Authorities in the southern U.S. state of Texas found 46 migrants dead inside a tractor-trailer truck Monday.

San Antonio Fire Chief Charles Hood told reporters another 16 people were taken to the hospital for treatment of heat-related injuries, including four children.

The truck was found next to railroad tracks in a remote area on the southern outskirts of San Antonio. High temperatures in the city topped 39 degrees Celsius (103 degrees Fahrenheit) Monday with high humidity.

San Antonio police said they could not yet say where the people inside the truck were from. Federal authorities were in charge of the investigation.
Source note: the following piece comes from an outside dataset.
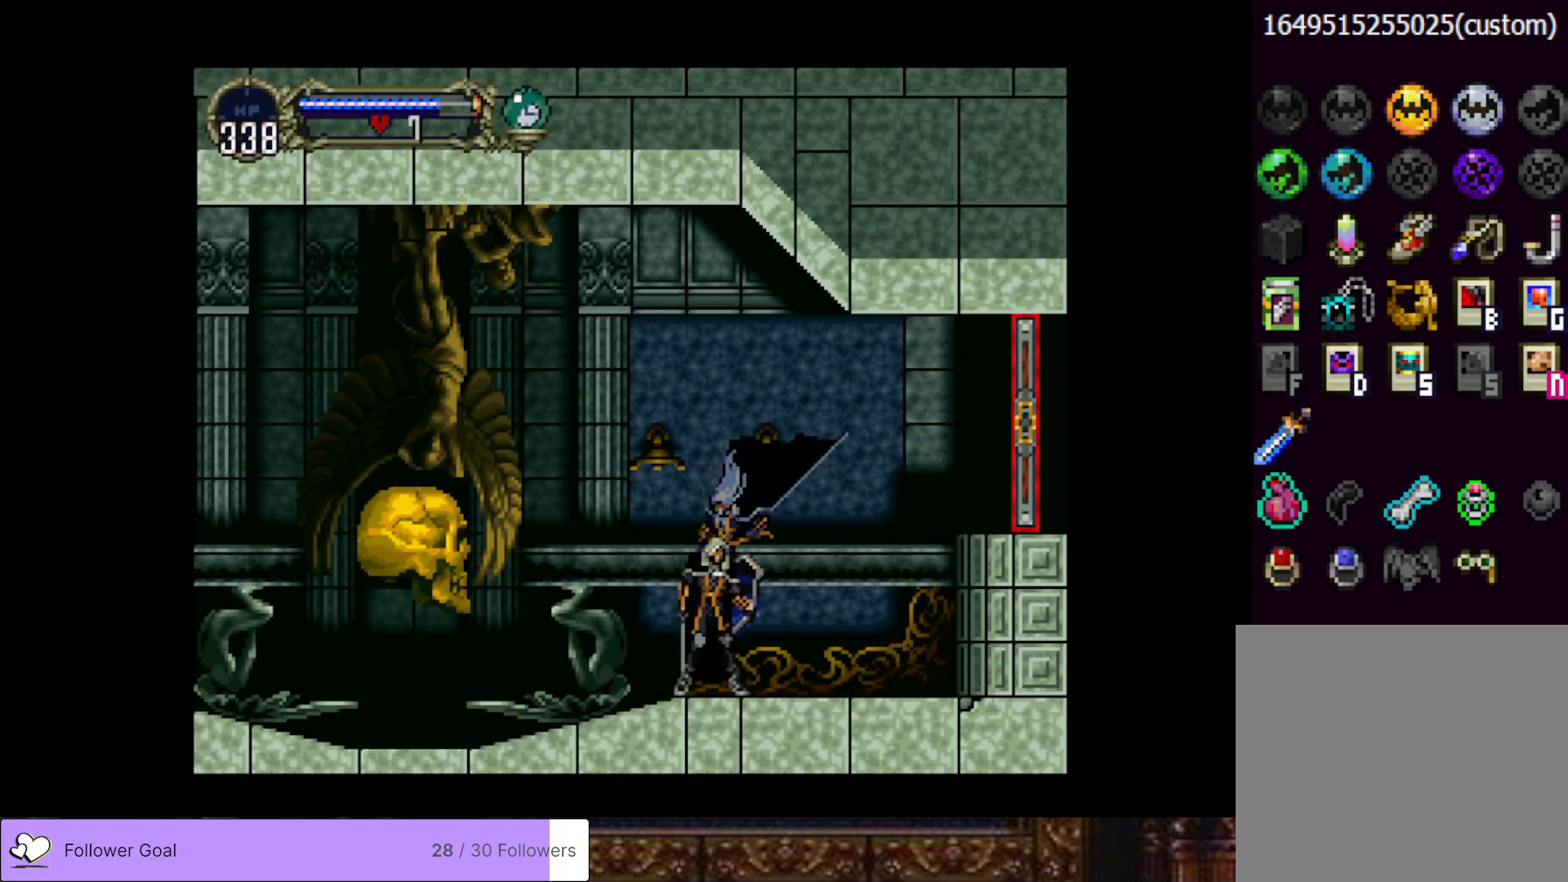
{"buttons": [], "right_stick": "center", "events": [[33, "DPAD_RIGHT", "up"], [67, "TRIANGLE", "up"], [100, "CIRCLE", "up"], [167, "CIRCLE", "down"], [200, "TRIANGLE", "down"], [283, "TRIANGLE", "up"], [300, "CIRCLE", "up"], [350, "CIRCLE", "down"], [400, "TRIANGLE", "down"], [450, "TRIANGLE", "up"], [484, "CIRCLE", "up"]]}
Mexican Foreign Secretary Marcelo Ebrard tweeted that, according to the Mexican consul who went to the area, there were two Guatemalans among those taken to the hospital.

Ebrard said the trailer had U.S. license plates, and that the incident was highly likely the work of human traffickers.

San Antonio Mayor Ron Nirenberg called the situation “nothing short of a horrific human tragedy.”

“It’s tragic,” Nirenberg told reporters. “There are, that we know of, 46 individuals who are no longer with us who had families, who were likely trying to find a better life.”

In 2017, 10 migrants died after being trapped in a tractor-trailer that San Antonio police discovered in a Walmart parking lot. The driver of that truck was sentenced to life in prison for his role in the smuggling operation.

Some information for this report came from The Associated Press and Reuters.